[Saved entries]
· · · · ·
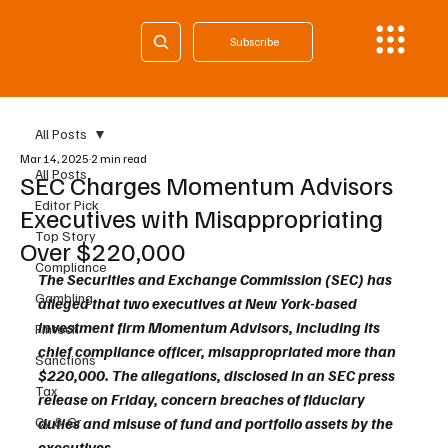
Subscribe
All Posts
Mar 14, 2025
2 min read
All Posts
SEC Charges Momentum Advisors
Editor Pick
Executives with Misappropriating
Top Story
Over $220,000
Compliance
The Securities and Exchange Commission (SEC) has 
Gambling
alleged that two executives at New York-based 
investment firm Momentum Advisors, including its 
Fintech
chief compliance officer, misappropriated more than 
Sanctions
$220,000. The allegations, disclosed in an SEC press 
Tax
release on Friday, concern breaches of fiduciary 
Cy & Gr
duties and misuse of fund and portfolio assets by the 
executives.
· · · · ·
### What you need to do:
Working from the entries above, return all lines that contain "Advisors".

### Exercise result:
SEC Charges Momentum Advisors
investment firm Momentum Advisors, including its 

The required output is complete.